Tras descubrir en Torremolinos un lugar de luz, calma y esencia marinera, construyó allí su casa familiar: Villa
Ykines, un nombre que hoy simboliza hogar, origen y pertenencia.
Aquí la libertad es lo natural, el ambiente es cercano y el tiempo va a otro ritmo.
El arte forma parte del día a día: en las calles, en las miradas, en la manera de vivir.
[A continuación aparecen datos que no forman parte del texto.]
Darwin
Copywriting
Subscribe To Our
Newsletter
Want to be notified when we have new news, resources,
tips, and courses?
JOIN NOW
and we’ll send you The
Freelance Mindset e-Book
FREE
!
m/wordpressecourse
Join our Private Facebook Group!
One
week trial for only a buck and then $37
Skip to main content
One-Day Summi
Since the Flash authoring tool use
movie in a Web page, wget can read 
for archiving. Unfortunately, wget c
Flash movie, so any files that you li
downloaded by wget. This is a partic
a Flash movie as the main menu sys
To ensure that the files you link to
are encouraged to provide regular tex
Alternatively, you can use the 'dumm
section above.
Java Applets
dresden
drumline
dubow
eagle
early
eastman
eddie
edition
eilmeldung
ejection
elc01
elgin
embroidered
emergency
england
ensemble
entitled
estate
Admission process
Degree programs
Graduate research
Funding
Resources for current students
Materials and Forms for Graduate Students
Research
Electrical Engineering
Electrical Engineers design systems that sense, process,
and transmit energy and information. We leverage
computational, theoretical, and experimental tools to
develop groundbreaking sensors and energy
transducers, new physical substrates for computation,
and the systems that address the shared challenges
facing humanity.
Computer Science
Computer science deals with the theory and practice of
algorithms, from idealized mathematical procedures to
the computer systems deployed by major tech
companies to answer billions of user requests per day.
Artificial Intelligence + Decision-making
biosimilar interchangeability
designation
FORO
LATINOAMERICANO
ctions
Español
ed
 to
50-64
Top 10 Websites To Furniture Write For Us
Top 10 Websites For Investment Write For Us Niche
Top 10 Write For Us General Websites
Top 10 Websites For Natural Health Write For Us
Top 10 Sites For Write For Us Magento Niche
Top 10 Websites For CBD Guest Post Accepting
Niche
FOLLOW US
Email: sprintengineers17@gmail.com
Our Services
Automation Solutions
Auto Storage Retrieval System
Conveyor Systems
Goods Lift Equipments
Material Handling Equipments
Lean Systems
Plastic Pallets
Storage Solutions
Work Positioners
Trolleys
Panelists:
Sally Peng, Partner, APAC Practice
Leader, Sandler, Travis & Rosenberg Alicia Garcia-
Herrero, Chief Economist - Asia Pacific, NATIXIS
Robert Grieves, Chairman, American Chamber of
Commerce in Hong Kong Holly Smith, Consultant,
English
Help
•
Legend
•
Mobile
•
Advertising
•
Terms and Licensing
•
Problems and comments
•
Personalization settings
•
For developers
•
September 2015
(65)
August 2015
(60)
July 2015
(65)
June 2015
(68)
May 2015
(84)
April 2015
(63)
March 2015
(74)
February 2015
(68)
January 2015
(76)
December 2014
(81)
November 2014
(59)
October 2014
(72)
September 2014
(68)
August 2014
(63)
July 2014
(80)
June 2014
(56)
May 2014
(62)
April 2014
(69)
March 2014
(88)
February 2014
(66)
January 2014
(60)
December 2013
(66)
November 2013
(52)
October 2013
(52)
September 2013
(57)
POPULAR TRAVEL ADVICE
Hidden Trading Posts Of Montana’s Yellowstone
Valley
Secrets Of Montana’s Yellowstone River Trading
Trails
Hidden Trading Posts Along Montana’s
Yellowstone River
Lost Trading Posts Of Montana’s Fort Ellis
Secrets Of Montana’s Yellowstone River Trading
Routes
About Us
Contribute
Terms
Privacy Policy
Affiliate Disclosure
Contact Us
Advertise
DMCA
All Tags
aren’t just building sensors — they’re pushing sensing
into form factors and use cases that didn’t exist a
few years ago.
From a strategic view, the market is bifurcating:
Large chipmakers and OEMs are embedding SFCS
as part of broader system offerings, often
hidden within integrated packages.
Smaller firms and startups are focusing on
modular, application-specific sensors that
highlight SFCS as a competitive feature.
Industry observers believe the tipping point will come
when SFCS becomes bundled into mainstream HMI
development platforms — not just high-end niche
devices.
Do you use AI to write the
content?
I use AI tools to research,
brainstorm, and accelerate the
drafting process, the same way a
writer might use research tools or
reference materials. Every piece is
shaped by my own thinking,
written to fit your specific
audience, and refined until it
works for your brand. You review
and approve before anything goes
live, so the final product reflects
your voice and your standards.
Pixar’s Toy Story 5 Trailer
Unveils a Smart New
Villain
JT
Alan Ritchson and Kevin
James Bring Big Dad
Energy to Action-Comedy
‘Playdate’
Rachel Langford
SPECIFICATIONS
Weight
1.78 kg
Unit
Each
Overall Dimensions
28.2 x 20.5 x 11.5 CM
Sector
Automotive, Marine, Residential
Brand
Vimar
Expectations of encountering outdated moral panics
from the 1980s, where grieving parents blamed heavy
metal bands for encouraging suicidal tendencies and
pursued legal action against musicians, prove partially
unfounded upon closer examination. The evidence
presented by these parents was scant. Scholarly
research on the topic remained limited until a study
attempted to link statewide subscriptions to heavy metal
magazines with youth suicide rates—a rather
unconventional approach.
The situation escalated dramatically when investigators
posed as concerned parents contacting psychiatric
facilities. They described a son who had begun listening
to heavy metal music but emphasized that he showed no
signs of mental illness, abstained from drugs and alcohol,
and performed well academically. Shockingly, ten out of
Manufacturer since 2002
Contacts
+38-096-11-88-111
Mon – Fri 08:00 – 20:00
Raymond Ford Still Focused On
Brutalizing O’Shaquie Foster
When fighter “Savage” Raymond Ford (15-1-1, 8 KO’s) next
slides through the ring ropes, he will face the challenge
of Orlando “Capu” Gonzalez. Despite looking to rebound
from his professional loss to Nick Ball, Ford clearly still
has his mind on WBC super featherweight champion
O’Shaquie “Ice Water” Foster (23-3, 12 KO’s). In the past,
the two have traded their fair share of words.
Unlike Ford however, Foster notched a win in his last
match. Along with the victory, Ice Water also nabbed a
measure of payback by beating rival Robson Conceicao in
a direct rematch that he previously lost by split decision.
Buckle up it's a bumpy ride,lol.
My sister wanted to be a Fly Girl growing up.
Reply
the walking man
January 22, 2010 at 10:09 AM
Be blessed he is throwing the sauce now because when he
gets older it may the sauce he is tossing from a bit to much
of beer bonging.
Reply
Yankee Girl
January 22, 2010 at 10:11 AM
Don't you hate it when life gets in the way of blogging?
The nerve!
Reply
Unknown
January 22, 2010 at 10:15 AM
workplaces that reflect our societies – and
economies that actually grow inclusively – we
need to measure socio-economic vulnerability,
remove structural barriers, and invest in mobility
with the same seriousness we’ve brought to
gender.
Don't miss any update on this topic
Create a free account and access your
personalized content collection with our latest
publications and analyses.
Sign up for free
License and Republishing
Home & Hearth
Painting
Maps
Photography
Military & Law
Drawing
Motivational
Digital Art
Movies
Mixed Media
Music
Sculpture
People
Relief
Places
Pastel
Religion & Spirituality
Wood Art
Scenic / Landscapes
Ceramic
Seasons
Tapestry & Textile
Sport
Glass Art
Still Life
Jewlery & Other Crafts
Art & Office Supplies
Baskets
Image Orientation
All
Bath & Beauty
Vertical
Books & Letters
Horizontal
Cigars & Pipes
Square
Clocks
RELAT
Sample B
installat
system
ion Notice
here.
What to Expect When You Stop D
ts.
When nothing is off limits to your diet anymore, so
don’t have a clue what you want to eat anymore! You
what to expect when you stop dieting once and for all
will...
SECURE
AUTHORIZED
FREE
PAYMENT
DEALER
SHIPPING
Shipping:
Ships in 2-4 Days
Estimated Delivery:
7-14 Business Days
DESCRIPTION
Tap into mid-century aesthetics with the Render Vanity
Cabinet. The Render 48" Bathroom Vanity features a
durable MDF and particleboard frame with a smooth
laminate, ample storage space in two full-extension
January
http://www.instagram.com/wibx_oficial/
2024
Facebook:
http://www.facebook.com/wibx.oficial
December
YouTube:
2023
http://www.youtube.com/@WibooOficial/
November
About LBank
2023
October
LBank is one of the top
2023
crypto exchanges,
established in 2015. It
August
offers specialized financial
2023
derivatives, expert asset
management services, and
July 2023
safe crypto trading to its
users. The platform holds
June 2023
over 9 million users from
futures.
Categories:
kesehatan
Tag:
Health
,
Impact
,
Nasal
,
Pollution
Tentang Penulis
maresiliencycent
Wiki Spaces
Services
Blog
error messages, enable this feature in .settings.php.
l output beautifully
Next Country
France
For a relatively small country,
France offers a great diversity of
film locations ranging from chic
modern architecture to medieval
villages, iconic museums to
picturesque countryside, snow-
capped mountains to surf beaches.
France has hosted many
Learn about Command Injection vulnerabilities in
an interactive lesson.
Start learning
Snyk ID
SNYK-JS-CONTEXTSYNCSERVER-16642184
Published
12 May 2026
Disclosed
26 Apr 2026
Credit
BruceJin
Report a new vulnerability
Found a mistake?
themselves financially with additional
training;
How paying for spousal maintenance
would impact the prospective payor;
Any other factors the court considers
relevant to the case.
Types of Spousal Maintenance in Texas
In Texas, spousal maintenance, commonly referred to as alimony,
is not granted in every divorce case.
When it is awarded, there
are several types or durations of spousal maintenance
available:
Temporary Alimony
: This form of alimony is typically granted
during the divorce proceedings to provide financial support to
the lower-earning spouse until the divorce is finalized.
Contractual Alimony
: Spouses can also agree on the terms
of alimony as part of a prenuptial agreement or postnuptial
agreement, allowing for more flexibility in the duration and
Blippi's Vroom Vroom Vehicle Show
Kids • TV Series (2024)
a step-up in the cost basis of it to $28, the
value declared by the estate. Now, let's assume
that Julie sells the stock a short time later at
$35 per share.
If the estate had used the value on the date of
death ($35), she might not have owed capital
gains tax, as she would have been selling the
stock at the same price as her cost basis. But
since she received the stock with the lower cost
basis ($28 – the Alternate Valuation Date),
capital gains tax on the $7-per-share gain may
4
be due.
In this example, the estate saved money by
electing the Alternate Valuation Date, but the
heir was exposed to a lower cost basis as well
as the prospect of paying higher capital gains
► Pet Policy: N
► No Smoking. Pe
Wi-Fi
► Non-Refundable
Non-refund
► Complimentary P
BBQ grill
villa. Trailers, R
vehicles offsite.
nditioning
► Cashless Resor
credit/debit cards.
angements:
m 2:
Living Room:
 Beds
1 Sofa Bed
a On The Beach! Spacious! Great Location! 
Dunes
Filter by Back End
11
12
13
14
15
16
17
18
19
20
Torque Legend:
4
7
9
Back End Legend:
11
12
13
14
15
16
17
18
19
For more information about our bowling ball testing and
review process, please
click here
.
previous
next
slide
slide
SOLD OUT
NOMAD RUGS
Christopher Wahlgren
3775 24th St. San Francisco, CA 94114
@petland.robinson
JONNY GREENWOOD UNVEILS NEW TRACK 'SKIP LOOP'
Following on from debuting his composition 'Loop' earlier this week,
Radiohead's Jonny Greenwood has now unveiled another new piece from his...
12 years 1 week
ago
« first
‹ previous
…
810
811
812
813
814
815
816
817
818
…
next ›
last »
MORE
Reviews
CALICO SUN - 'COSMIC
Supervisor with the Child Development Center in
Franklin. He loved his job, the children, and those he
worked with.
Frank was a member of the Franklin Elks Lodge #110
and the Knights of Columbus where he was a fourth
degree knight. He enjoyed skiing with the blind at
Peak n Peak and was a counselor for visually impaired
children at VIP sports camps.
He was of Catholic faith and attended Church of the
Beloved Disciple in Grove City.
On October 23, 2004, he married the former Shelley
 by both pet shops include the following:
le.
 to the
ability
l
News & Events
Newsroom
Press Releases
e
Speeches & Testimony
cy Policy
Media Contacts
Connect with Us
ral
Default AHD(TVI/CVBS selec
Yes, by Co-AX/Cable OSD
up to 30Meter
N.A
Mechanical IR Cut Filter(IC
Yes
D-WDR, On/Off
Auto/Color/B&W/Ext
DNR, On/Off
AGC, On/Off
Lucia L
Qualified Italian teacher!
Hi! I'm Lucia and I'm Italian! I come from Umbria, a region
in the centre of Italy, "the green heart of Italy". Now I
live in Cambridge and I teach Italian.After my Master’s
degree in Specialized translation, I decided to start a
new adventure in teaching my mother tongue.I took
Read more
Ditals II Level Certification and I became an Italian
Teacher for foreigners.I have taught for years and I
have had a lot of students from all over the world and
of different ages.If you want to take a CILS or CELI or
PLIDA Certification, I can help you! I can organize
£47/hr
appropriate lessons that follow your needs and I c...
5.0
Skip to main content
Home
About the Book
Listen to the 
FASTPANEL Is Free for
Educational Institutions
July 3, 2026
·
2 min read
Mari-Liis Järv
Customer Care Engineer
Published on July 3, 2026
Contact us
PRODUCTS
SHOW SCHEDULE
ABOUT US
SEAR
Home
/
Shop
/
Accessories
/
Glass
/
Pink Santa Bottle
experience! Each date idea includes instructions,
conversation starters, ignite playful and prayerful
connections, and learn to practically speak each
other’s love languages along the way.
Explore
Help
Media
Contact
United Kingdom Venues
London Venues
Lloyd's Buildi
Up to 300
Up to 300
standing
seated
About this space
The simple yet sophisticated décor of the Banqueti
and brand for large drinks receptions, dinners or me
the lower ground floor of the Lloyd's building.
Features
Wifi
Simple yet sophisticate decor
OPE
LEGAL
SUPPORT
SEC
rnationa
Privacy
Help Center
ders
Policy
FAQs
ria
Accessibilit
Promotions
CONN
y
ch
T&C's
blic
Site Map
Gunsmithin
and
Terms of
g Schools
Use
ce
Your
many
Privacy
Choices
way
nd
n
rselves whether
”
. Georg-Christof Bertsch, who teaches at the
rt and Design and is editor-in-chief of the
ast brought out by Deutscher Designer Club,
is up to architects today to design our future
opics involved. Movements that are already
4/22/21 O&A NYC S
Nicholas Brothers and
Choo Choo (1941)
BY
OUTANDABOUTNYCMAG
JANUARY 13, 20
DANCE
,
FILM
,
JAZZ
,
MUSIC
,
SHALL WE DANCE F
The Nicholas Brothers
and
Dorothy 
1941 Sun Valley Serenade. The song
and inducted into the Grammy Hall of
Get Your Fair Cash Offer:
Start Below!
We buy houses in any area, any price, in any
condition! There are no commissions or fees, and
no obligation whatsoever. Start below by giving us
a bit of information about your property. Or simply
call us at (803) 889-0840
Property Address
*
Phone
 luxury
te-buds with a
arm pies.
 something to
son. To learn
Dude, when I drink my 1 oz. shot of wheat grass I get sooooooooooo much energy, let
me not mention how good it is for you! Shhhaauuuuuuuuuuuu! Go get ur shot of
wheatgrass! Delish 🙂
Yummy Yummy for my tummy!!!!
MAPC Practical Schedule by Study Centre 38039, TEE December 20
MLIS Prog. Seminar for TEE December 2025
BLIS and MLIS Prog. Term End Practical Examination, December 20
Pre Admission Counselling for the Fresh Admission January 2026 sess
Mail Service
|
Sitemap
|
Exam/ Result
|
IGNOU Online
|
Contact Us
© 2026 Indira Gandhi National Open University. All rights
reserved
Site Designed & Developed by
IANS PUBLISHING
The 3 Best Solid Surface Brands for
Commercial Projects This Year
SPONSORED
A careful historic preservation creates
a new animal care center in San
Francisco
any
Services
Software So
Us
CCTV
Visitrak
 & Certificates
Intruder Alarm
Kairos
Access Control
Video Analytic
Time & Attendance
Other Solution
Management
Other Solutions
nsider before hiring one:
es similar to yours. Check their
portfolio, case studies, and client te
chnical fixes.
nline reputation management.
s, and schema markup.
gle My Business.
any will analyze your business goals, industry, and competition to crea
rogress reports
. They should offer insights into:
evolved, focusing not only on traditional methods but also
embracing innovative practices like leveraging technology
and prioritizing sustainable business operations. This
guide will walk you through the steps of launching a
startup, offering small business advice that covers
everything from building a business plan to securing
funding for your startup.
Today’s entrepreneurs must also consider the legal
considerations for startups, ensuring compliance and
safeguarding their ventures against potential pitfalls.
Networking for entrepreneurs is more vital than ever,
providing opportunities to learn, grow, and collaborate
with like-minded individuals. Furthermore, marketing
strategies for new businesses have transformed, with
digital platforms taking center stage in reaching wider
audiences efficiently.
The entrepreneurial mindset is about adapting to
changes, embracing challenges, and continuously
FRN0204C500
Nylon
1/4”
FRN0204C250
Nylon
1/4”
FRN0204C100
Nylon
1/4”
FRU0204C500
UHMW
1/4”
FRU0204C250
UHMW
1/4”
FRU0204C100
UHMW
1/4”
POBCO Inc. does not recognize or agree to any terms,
Las personas se mezclan, los días se alargan y la vida sucede sin prisa ni etiquetas.
Torremolinos es un lugar donde la cultura se vive en la calle: en espacios improvisados, en locales cambiantes y en la música al caer el sol.
Un pulso creativo constante que se mezcla con la noche, la diversidad y la vida cotidiana, convirtiendo la ciudad en una expresión auténtica y vibrante.
La cocina de Torremolinos nace del mar y refleja una identidad abierta y profundamente mediterránea. Desde los chiringuitos con espetos y pescado fresco hasta restaurantes de cocina actual, tradición y creatividad conviven en cada mesa.
Un destino para disfrutar sin prisas, con vistas al mar y el auténtico sabor de la Costa del Sol en cada bocado.
Torremolinos es sinónimo de sol, aire libre y naturaleza mediterránea. Playas amplias, aguas cristalinas y deportes náuticos forman parte del día a día.
La luz, los parques y los espacios abiertos crean un entorno para relajarse, reconectar y vivir sin prisas, donde el sol y la naturaleza son esenciales.